[Collected data entries]
- - - - -

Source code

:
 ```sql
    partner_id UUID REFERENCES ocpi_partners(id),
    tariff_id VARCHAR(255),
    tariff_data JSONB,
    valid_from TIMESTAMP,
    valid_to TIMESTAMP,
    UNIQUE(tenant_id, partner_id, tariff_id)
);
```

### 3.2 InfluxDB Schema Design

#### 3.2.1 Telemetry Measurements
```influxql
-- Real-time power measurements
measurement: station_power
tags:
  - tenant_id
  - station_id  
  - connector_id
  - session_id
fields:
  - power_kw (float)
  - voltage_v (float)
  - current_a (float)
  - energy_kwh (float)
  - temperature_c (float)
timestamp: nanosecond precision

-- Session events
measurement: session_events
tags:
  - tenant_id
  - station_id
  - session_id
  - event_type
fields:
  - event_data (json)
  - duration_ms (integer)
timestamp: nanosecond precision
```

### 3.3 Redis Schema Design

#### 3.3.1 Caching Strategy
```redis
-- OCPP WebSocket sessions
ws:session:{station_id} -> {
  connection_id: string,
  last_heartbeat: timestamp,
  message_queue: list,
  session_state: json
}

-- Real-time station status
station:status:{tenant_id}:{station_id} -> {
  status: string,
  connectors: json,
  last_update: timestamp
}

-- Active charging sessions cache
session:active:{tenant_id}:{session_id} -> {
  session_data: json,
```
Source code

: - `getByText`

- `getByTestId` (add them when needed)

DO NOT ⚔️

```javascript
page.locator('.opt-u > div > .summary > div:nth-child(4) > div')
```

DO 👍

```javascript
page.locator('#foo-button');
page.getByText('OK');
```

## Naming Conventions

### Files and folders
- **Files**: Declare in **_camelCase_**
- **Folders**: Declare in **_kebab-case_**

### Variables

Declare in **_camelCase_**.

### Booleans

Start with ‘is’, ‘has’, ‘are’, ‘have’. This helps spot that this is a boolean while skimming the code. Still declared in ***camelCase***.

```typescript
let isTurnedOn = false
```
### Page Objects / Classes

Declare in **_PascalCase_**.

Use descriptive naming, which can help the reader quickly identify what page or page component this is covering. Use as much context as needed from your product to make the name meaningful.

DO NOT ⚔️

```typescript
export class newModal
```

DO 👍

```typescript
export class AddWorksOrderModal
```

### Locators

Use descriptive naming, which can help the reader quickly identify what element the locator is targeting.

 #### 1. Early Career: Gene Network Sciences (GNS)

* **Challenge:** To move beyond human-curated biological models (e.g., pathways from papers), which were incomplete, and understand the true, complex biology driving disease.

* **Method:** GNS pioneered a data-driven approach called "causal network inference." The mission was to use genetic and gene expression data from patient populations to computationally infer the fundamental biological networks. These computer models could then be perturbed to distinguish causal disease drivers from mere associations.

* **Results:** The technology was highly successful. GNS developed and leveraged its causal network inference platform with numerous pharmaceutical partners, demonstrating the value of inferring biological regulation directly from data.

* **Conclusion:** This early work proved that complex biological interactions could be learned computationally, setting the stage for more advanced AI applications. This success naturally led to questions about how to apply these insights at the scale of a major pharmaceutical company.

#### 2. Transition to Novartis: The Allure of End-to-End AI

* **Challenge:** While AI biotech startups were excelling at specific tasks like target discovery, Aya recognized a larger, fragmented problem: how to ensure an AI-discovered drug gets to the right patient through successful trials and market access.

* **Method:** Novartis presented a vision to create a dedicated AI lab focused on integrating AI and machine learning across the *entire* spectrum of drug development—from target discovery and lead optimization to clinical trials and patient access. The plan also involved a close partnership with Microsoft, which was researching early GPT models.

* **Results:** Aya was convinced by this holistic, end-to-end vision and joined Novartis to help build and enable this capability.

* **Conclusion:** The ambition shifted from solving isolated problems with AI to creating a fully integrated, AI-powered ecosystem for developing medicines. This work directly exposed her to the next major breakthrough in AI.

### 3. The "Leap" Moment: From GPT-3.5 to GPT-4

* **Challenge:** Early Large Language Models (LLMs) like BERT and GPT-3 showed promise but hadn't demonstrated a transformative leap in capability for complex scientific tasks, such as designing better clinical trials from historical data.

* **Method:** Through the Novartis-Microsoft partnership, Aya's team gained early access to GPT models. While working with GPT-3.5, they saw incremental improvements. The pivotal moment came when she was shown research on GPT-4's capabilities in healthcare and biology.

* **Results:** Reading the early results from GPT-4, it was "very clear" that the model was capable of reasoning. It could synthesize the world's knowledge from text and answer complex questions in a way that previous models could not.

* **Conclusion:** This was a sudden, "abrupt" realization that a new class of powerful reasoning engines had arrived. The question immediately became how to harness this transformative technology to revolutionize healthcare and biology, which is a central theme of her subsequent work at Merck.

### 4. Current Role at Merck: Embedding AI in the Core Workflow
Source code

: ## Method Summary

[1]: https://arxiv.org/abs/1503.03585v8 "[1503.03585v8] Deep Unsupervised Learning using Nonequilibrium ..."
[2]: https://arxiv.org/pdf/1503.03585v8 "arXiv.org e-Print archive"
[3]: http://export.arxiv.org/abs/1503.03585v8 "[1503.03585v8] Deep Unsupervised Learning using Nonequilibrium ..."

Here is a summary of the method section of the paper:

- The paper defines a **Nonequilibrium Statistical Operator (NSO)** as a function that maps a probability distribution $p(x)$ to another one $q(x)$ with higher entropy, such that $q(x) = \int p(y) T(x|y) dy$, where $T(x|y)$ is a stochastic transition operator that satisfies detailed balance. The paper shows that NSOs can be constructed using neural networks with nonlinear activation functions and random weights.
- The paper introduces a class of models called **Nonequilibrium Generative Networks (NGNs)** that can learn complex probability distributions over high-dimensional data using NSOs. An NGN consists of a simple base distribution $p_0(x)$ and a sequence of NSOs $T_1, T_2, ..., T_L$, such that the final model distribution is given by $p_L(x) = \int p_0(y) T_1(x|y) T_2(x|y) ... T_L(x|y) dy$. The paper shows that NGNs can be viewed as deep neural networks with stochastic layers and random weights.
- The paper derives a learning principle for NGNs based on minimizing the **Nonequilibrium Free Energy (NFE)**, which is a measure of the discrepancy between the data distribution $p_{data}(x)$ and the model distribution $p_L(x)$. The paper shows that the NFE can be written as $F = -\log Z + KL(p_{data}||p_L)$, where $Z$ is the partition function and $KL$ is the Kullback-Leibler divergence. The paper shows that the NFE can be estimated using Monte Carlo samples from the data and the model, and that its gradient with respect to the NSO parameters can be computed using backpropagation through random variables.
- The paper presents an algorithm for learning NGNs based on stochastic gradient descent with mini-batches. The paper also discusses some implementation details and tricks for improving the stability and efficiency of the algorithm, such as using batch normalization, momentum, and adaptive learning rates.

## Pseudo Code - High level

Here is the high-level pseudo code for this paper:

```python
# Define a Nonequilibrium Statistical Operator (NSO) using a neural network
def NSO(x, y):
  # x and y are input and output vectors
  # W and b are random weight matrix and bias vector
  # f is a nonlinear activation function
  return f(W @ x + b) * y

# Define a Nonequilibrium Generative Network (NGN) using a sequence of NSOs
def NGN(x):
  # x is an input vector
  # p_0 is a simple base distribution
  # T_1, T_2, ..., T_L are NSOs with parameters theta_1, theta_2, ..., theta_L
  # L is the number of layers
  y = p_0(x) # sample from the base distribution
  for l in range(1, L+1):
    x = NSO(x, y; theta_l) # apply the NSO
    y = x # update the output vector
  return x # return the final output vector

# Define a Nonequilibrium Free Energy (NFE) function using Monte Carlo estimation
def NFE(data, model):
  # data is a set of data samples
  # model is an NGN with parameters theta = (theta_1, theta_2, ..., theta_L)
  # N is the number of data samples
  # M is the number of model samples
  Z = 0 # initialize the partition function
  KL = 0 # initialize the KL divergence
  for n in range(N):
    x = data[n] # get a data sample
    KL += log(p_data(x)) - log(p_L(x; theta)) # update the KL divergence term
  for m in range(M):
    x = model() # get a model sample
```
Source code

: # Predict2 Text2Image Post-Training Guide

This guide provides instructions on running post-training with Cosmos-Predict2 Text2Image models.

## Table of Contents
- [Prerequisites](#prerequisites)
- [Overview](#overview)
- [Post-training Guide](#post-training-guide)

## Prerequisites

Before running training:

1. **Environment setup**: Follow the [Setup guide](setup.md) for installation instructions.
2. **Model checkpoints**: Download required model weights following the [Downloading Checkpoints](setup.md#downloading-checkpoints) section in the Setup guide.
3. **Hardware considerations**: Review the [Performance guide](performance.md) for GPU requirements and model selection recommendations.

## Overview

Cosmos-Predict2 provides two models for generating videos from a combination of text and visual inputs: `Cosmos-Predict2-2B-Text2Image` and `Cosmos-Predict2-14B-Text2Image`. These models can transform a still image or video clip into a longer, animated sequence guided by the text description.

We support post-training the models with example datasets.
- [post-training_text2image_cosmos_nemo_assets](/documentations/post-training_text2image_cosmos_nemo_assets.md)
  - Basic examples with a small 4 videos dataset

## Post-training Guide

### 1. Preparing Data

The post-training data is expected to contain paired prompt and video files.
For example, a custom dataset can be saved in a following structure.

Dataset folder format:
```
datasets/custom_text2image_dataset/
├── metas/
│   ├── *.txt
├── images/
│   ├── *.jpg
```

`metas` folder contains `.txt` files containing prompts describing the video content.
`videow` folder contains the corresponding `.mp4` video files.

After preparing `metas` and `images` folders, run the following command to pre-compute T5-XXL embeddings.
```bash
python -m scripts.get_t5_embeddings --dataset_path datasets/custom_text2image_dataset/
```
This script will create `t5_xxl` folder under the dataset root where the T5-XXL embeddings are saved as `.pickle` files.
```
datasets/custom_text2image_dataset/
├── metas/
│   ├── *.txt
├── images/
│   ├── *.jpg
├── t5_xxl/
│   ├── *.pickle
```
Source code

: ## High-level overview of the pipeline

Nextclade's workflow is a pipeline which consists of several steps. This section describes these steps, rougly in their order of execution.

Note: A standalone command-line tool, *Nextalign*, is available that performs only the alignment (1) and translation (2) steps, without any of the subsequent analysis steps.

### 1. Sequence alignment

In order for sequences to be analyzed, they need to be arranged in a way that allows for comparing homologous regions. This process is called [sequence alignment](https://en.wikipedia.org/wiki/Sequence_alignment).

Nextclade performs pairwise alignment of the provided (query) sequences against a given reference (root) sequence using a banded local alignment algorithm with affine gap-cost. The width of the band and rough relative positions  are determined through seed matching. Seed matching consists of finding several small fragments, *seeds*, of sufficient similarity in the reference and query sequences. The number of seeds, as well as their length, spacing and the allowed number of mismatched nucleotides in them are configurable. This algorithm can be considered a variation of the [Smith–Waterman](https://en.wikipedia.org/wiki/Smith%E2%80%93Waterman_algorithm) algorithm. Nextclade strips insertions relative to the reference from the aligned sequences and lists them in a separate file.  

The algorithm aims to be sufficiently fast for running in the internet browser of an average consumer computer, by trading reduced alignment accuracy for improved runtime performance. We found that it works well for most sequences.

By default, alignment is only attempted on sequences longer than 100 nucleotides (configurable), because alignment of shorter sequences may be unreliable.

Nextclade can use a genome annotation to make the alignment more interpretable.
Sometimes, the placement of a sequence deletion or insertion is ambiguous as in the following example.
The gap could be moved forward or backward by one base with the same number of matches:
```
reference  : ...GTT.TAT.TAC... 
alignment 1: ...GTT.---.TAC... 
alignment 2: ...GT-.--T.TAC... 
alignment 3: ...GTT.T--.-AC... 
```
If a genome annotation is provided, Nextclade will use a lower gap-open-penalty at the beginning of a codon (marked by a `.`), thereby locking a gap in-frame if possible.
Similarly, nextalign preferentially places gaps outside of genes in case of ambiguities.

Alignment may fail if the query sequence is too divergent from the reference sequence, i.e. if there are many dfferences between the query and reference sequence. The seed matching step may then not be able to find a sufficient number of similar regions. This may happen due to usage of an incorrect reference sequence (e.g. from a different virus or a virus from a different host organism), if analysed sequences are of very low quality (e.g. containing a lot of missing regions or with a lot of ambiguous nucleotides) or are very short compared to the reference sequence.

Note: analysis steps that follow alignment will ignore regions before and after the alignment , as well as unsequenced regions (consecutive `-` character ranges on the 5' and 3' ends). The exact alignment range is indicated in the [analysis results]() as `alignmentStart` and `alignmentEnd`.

- - - - -

Task to carry out → Identify the lines of the entries containing the string "major". Copy each such line.

Result for this task →
* **Conclusion:** This early work proved that complex biological interactions could be learned computationally, setting the stage for more advanced AI applications. This success naturally led to questions about how to apply these insights at the scale of a major pharmaceutical company.
* **Conclusion:** The ambition shifted from solving isolated problems with AI to creating a fully integrated, AI-powered ecosystem for developing medicines. This work directly exposed her to the next major breakthrough in AI.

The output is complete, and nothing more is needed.